*** DATA RECORDS ***
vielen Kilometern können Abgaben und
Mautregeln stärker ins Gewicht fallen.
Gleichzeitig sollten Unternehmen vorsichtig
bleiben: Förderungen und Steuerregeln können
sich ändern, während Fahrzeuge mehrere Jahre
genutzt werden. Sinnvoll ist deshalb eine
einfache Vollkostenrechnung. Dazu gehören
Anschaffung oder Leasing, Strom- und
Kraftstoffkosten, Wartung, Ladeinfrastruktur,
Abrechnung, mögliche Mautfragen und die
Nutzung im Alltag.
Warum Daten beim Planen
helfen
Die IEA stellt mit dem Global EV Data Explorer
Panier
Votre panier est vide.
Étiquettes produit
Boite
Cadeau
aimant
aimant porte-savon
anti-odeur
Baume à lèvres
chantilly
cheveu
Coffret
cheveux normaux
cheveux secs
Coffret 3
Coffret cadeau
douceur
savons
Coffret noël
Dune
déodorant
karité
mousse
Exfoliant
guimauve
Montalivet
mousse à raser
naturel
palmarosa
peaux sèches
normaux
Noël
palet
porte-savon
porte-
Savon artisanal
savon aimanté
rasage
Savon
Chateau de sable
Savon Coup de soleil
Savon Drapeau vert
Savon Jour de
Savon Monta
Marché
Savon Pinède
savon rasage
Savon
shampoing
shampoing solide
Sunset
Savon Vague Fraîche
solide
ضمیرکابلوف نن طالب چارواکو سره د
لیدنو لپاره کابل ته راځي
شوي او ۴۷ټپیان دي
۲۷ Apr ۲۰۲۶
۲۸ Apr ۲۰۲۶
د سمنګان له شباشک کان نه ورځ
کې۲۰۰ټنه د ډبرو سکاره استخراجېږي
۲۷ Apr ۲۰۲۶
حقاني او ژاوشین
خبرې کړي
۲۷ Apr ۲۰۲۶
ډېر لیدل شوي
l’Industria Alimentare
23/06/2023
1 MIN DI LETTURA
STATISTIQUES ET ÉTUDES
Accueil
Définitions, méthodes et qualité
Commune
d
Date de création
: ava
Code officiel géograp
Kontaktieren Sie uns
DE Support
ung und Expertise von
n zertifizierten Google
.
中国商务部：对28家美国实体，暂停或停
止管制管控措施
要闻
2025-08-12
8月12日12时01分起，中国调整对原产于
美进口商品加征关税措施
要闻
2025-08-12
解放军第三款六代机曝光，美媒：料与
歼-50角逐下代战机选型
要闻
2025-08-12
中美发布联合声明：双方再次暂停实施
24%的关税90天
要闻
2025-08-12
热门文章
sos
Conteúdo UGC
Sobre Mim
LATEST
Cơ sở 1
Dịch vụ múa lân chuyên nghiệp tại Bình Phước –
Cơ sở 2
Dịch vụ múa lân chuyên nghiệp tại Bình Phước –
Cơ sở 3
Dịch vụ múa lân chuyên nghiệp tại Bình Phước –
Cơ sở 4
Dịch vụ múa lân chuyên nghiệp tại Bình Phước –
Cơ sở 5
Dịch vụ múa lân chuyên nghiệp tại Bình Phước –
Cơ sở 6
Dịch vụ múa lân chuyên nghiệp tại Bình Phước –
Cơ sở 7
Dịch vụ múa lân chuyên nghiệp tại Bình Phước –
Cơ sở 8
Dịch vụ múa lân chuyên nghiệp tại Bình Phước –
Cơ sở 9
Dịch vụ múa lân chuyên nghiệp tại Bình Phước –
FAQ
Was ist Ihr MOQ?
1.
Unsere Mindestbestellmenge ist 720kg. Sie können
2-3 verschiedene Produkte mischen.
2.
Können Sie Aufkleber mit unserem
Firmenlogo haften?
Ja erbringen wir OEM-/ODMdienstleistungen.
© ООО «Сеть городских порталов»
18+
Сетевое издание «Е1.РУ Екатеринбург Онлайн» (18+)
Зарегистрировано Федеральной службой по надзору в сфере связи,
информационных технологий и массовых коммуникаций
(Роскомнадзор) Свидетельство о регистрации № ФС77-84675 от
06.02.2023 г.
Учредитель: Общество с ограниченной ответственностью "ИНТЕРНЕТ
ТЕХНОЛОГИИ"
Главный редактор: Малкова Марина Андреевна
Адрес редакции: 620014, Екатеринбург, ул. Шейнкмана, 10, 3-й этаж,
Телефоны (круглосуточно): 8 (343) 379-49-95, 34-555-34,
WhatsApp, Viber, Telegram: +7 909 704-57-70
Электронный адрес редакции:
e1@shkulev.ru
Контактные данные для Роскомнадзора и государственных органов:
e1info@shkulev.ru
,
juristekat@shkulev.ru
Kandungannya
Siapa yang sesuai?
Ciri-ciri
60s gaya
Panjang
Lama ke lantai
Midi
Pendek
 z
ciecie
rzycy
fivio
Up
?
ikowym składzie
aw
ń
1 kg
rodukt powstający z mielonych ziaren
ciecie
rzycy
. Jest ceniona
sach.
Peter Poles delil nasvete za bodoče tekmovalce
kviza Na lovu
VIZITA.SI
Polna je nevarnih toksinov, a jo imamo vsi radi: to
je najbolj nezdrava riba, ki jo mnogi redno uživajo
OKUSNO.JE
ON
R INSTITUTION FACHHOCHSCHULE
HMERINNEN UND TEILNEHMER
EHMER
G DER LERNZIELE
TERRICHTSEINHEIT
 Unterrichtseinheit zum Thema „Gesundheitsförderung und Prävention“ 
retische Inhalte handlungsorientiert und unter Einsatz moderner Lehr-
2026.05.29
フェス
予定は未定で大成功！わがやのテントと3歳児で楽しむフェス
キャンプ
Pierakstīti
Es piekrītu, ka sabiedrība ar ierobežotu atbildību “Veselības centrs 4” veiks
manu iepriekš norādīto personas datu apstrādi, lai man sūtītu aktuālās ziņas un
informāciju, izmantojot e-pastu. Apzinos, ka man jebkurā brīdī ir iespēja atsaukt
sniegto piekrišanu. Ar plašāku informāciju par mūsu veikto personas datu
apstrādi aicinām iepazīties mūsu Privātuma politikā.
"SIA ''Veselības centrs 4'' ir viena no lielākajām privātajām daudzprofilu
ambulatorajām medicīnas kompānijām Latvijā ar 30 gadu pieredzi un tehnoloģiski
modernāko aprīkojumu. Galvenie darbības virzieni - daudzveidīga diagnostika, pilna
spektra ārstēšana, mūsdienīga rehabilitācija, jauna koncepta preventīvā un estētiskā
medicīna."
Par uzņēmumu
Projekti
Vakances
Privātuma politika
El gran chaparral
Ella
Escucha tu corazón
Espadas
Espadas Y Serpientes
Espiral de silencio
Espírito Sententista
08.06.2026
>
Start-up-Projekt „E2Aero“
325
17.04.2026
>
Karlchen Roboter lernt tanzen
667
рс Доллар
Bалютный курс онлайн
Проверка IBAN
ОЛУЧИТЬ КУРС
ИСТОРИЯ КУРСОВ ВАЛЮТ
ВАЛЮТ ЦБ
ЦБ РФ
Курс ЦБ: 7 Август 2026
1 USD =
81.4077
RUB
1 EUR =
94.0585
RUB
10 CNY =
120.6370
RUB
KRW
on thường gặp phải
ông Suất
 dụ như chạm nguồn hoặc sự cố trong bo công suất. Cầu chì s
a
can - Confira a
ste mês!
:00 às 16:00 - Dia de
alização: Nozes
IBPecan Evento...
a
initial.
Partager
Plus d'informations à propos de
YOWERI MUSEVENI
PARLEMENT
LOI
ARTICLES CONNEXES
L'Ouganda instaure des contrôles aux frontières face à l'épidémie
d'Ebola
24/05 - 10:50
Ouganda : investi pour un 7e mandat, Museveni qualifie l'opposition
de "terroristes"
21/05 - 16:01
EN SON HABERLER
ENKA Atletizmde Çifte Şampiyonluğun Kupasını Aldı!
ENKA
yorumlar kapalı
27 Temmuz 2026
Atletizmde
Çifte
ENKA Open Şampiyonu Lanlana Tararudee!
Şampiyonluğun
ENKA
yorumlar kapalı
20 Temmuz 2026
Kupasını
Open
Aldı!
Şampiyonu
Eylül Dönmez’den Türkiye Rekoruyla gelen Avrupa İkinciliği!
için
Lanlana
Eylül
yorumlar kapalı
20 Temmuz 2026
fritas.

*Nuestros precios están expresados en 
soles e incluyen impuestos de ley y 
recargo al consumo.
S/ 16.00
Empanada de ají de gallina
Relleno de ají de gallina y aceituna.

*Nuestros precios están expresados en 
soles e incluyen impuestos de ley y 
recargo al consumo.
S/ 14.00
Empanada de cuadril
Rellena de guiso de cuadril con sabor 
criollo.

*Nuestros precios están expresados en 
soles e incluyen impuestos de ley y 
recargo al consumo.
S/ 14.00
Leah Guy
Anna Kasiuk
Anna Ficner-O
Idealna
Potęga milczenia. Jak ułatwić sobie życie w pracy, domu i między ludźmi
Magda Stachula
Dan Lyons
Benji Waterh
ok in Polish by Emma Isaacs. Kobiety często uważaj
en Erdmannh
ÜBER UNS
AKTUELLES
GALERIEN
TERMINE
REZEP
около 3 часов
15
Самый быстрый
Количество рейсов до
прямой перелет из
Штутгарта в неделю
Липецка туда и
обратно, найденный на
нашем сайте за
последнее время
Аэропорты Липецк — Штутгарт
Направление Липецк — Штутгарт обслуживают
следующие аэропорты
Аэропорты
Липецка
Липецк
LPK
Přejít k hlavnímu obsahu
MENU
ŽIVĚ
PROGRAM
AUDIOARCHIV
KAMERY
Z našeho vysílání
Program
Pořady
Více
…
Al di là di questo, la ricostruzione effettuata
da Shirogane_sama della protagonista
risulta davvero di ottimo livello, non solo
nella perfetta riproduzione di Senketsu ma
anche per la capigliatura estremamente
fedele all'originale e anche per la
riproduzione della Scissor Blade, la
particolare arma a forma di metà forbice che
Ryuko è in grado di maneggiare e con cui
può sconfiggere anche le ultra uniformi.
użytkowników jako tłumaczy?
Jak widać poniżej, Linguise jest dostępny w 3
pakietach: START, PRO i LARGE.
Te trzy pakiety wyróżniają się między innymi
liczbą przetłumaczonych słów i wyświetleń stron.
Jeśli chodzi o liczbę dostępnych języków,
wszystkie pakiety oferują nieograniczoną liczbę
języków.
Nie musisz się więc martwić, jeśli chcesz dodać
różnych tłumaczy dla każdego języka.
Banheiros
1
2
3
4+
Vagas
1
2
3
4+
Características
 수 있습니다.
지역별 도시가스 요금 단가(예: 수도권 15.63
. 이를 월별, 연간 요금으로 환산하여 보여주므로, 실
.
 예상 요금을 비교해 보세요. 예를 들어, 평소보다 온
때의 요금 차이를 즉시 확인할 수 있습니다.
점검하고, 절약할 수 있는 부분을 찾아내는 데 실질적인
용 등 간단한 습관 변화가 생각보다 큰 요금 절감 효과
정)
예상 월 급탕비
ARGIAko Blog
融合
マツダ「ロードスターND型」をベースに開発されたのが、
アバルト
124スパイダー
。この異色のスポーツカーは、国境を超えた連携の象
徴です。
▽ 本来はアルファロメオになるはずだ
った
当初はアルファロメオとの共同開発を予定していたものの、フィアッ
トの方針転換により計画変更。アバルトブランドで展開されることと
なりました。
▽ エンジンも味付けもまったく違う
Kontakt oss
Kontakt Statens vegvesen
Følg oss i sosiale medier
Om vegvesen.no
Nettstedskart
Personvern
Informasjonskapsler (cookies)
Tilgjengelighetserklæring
*** End of DATA RECORDS ***
_WHAT YOU SHOULD DO_
Could you reproduce exactly the lines of the entries above, from the one with "l’Industria Alimentare" through the one with "Conteúdo UGC", and nothing else?

_RESULT FOR THIS TASK_
l’Industria Alimentare
23/06/2023
1 MIN DI LETTURA
STATISTIQUES ET ÉTUDES
Accueil
Définitions, méthodes et qualité
Commune
d
Date de création
: ava
Code officiel géograp
Kontaktieren Sie uns
DE Support
ung und Expertise von
n zertifizierten Google
.
中国商务部：对28家美国实体，暂停或停
止管制管控措施
要闻
2025-08-12
8月12日12时01分起，中国调整对原产于
美进口商品加征关税措施
要闻
2025-08-12
解放军第三款六代机曝光，美媒：料与
歼-50角逐下代战机选型
要闻
2025-08-12
中美发布联合声明：双方再次暂停实施
24%的关税90天
要闻
2025-08-12
热门文章
sos
Conteúdo UGC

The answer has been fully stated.